De la pitié résonnait dans sa voix. Il se retourna vers son assiette et ne leva plus le regard jusqu'à la fin de la soirée. En sortant, elle tenta de lui dire quelque chose mais il l'ignora. Il paraissait clair qu'ils éprouvaient tous un dégoût inexplicable envers elle. Ils étaient prit de compassion pour l'urgentiste et donnait sans cesse tord à la jeune femme de l'avoir berné. Seul House semblait la comprendre plus ou moins, il restait à l'arrière du groupe avec elle mais ils n'échangèrent aucun mot jusqu'à ce que…
- C'est de la faute de House, murmura Chase au bout d'un certain temps.
A peine avait-il eut prononcé ces mots que la colère de House ressurgit, tel un ouragan déchaîné. Il accéléra le pas pour se trouver au même niveau que lui et le chirurgien connu pour la deuxième fois la saveur inégalable du poing de son ancien supérieur dans sa figure.

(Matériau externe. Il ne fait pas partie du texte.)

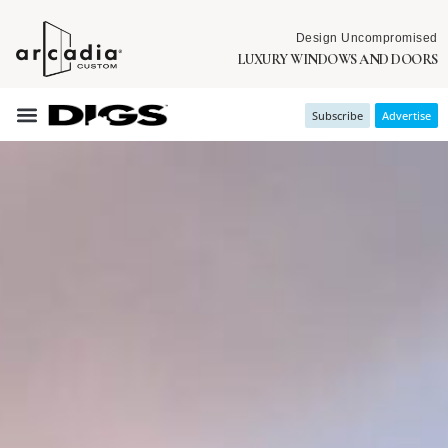
Design Uncompromised
LUXURY WINDOWS AND DOORS
Subscribe
Advertise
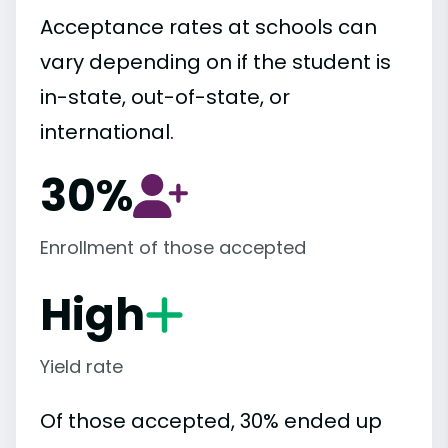
Acceptance rates at schools can
vary depending on if the student is
in-state, out-of-state, or
international.
30%
Enrollment of those accepted
High
Yield rate
Of those accepted, 30% ended up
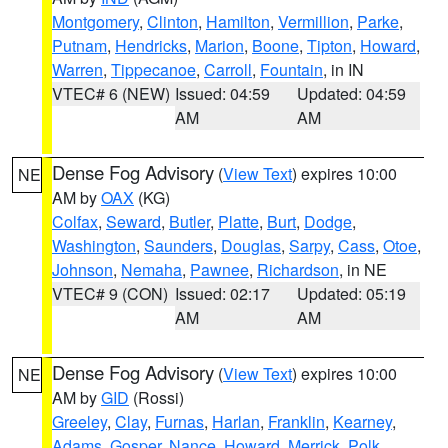
Montgomery
,
Clinton
,
Hamilton
,
Vermillion
,
Parke
,
Putnam
,
Hendricks
,
Marion
,
Boone
,
Tipton
,
Howard
,
Warren
,
Tippecanoe
,
Carroll
,
Fountain
, in IN
VTEC# 6 (NEW)
Issued: 04:59
Updated: 04:59
AM
AM
Dense Fog Advisory
(
View Text
) expires 10:00
NE
AM by
OAX
(KG)
Colfax
,
Seward
,
Butler
,
Platte
,
Burt
,
Dodge
,
Washington
,
Saunders
,
Douglas
,
Sarpy
,
Cass
,
Otoe
,
Johnson
,
Nemaha
,
Pawnee
,
Richardson
, in NE
VTEC# 9 (CON)
Issued: 02:17
Updated: 05:19
AM
AM
Dense Fog Advisory
(
View Text
) expires 10:00
NE
AM by
GID
(Rossi)
Greeley
,
Clay
,
Furnas
,
Harlan
,
Franklin
,
Kearney
,
Adams
,
Gosper
,
Nance
,
Howard
,
Merrick
,
Polk
,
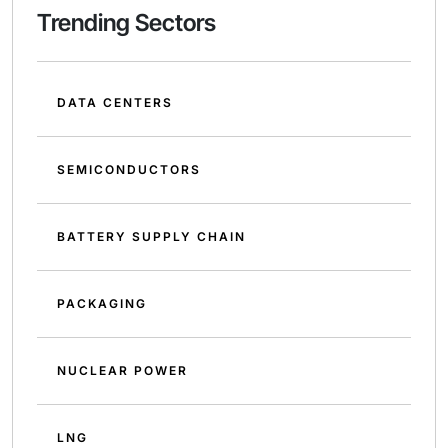
Trending Sectors
DATA CENTERS
SEMICONDUCTORS
BATTERY SUPPLY CHAIN
PACKAGING
NUCLEAR POWER
LNG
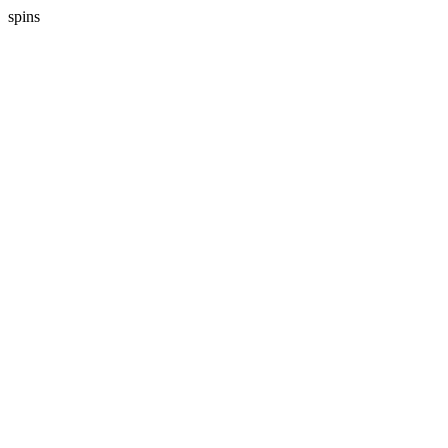
spins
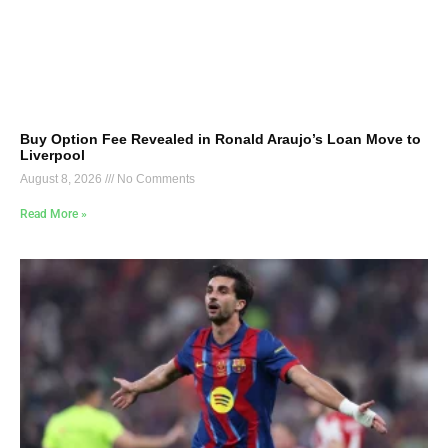
Buy Option Fee Revealed in Ronald Araujo’s Loan Move to
Liverpool
August 8, 2026
No Comments
Read More »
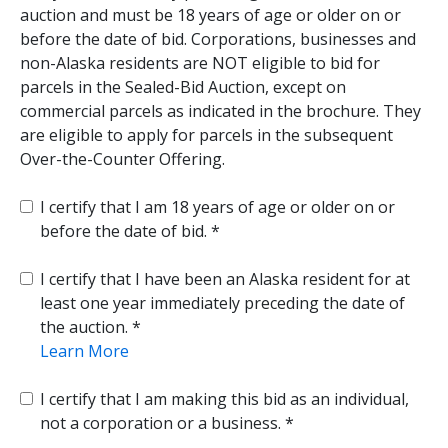
auction and must be 18 years of age or older on or
before the date of bid. Corporations, businesses and
non-Alaska residents are NOT eligible to bid for
parcels in the Sealed-Bid Auction, except on
commercial parcels as indicated in the brochure. They
are eligible to apply for parcels in the subsequent
Over-the-Counter Offering.
I certify that I am 18 years of age or older on or
before the date of bid.
I certify that I have been an Alaska resident for at
least one year immediately preceding the date of
the auction.
Learn More
I certify that I am making this bid as an individual,
not a corporation or a business.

Le choc fut tel qu'il tomba au sol.
- Là, vous pourrez dire que c'est de ma faute !
Thirteen s'était agenouillée au coté de Chase et lui posa mille questions pendant que House retournait vers Cameron. Elle lui prit rapidement la main et l'emmena dans la demeure, puis dans la chambre, et enfin contre le mur. Il n'eut pas le temps de lui demander ce qu'elle faisait qu'elle l'embrassa au coin des lèvres. Elle n'osait pas aller plus loin mais ce simple geste l'apaisa étrangement. Elle se sépara de lui, s'empara de quelques affaires et sortit. Quelques minutes après elle était prête et il se changea à son tour dans la salle de bain. Il tira le rideau qui devait normalement les séparaient puis s'installa sur son lit. Elle s'allongea sur le sien et ils se fixèrent intensément.
- Bonne nuit, dit-il.
Elle lui fit un sourire en guise de réponses puis ils s'endormirent au bout de quelques secondes.